O ano de 2021 foi marcado por incentivos legais do governo Bolsonaro para afrouxar as restrições à posse e porte de armas no Brasil. Em um esforço para imitar a abordagem dos Estados Unidos em relação às armas, o presidente fez sua campanha eleitoral nessa plataforma, popularizando o gesto de arminha com as mãos e, eventualmente, introduzindo 30 decretos sobre o assunto. Dos decretos de flexibilização do “registro e aquisição de armas e munições por caçadores, colecionadores e atiradores” (entre outras coisas), alguns depois enfrentaram resistência do Senado. Essa resistência não surpreende, pois, segundo um censo de 2019 (seu primeiro ano no cargo), a maioria da população brasileira discordava fortemente da ideia de que o afrouxamento das leis de armas se traduziria em mais segurança pública.
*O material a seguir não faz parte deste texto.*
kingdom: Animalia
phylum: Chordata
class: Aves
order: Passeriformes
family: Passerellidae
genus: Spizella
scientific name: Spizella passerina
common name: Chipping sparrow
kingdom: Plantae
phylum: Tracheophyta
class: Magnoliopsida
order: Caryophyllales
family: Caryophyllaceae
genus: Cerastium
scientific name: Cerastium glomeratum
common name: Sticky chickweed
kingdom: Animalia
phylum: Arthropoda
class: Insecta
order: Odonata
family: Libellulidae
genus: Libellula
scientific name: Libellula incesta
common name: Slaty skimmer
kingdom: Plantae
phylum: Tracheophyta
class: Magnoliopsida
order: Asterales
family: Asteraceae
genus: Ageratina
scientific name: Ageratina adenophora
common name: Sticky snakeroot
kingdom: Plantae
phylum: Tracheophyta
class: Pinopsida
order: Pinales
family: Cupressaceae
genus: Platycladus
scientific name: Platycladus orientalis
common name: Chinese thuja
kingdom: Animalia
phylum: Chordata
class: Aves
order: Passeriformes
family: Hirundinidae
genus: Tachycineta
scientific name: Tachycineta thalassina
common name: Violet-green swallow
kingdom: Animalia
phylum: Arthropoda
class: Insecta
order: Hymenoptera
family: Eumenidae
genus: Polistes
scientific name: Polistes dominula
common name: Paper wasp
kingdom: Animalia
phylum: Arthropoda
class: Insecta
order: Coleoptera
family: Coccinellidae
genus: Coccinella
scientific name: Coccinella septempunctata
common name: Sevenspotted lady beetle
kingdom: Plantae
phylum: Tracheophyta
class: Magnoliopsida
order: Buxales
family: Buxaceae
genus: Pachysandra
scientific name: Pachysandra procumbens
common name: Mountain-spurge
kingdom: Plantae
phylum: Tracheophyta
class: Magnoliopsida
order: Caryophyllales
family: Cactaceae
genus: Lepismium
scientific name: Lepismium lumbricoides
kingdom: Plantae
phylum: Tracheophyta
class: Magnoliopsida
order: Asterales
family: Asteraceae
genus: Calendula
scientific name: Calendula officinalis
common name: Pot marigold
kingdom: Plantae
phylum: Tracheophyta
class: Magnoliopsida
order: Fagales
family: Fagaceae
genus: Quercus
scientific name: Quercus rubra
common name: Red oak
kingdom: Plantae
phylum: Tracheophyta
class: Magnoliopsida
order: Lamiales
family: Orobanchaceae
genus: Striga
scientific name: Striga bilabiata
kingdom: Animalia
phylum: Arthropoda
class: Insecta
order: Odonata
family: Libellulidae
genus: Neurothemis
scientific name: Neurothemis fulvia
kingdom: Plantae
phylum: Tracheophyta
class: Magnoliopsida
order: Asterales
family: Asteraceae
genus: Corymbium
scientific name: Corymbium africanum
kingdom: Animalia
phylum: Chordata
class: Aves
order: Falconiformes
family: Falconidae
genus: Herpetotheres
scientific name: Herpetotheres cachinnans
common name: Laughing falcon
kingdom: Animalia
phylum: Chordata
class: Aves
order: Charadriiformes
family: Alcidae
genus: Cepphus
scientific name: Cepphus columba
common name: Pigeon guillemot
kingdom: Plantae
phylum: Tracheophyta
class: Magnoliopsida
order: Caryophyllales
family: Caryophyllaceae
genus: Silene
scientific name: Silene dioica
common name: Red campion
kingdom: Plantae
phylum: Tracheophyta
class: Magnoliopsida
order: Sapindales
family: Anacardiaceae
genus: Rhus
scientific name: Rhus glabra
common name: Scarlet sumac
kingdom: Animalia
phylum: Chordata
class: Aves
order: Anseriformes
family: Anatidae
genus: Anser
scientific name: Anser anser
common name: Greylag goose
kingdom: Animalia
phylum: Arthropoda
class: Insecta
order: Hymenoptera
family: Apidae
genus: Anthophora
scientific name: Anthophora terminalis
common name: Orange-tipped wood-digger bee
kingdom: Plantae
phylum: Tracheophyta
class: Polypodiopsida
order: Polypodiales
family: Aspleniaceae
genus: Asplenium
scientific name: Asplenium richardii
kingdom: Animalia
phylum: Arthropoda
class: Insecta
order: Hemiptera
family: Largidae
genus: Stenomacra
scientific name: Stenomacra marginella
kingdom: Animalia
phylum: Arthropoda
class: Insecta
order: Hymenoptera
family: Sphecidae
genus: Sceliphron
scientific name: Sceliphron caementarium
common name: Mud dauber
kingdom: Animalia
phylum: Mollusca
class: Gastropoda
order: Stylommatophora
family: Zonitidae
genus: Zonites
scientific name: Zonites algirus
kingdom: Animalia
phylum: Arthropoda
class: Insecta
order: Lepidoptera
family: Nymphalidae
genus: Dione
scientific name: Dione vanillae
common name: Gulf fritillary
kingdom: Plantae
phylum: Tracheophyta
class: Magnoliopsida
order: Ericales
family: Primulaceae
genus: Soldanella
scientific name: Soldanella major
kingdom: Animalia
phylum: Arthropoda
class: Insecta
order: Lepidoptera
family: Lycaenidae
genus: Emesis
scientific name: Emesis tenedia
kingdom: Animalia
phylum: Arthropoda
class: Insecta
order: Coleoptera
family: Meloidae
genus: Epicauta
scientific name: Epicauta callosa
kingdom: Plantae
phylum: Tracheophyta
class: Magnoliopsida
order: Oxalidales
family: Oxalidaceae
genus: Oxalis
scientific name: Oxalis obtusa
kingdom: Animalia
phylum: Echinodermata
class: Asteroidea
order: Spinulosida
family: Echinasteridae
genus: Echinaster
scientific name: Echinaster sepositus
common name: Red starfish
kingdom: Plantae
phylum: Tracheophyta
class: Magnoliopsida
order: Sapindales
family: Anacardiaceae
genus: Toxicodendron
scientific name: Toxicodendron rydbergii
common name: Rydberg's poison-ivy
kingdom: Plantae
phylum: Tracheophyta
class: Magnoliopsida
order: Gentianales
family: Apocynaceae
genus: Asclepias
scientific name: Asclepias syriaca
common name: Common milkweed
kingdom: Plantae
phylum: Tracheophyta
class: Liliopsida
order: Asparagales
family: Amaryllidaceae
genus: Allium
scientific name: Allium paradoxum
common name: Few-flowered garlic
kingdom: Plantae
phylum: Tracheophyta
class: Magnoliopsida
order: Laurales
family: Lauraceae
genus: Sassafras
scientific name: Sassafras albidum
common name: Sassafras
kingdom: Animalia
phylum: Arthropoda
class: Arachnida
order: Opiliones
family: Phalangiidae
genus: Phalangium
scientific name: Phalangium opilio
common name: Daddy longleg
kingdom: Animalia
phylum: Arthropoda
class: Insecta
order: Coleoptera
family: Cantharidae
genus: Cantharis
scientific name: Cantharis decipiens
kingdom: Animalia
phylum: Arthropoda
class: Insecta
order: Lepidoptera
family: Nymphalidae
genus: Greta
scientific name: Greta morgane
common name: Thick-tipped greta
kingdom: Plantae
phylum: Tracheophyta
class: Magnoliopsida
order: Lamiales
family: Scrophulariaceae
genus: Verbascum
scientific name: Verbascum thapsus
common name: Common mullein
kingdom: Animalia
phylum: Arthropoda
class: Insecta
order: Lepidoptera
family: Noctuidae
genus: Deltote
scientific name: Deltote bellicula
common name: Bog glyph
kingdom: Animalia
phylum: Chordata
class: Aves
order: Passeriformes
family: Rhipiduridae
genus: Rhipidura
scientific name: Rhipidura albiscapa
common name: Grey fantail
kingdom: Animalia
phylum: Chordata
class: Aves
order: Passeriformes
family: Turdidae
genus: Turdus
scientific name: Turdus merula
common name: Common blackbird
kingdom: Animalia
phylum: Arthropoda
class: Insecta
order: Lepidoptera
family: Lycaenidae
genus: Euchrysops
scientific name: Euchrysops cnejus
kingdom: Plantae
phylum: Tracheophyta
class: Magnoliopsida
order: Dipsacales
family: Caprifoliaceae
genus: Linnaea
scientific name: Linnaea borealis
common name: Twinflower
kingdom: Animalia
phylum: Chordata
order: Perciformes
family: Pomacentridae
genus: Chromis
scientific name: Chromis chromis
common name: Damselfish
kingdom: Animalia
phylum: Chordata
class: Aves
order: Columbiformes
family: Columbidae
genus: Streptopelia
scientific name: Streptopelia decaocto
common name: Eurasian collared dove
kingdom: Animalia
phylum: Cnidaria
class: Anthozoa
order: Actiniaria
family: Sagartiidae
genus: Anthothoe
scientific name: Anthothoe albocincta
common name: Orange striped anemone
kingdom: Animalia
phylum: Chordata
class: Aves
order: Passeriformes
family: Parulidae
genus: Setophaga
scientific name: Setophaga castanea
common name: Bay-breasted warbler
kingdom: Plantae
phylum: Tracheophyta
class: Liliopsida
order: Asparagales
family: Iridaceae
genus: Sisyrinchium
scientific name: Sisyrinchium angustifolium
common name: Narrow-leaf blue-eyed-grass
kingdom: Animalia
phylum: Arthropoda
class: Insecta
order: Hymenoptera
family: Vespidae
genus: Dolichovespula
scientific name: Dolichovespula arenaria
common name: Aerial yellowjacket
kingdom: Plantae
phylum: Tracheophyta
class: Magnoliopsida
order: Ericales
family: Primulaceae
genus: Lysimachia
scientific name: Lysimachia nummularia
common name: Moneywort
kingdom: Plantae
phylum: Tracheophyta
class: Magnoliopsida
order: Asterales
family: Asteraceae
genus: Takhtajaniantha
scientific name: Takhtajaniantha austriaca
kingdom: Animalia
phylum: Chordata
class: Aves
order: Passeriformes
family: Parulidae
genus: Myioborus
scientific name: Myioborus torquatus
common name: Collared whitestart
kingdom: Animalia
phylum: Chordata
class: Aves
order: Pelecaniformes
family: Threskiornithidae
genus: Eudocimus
Há também concordância entre pesquisadores e ONGs de que regulamentos frouxos em torno da posse e porte de armas exacerbarão a violência e incentivarão o comércio ilegal de armas já existente no país a crescer e baratear. O desvio das armas legais para a ilegalidade já era um problema antes desses decretos, com quase 20 mil armas nos 10 anos que antecederam 2016, quando o relatório foi publicado por uma comissão parlamentar de inquérito (CPI). Isso significa que popularizar a cultura das armas no Brasil não é combater o crime organizado, muito pelo contrário – vai aumentar sua oferta de armas.
O problema de implementar um princípio político dos Estados Unidos sobre armas no Brasil, além de nem mesmo funcionar em seu país de origem, é que a sociedade brasileira tem uma desigualdade econômica mais acentuada. Essa disparidade de classes está representada na demografia que se posiciona sobre a questão das armas.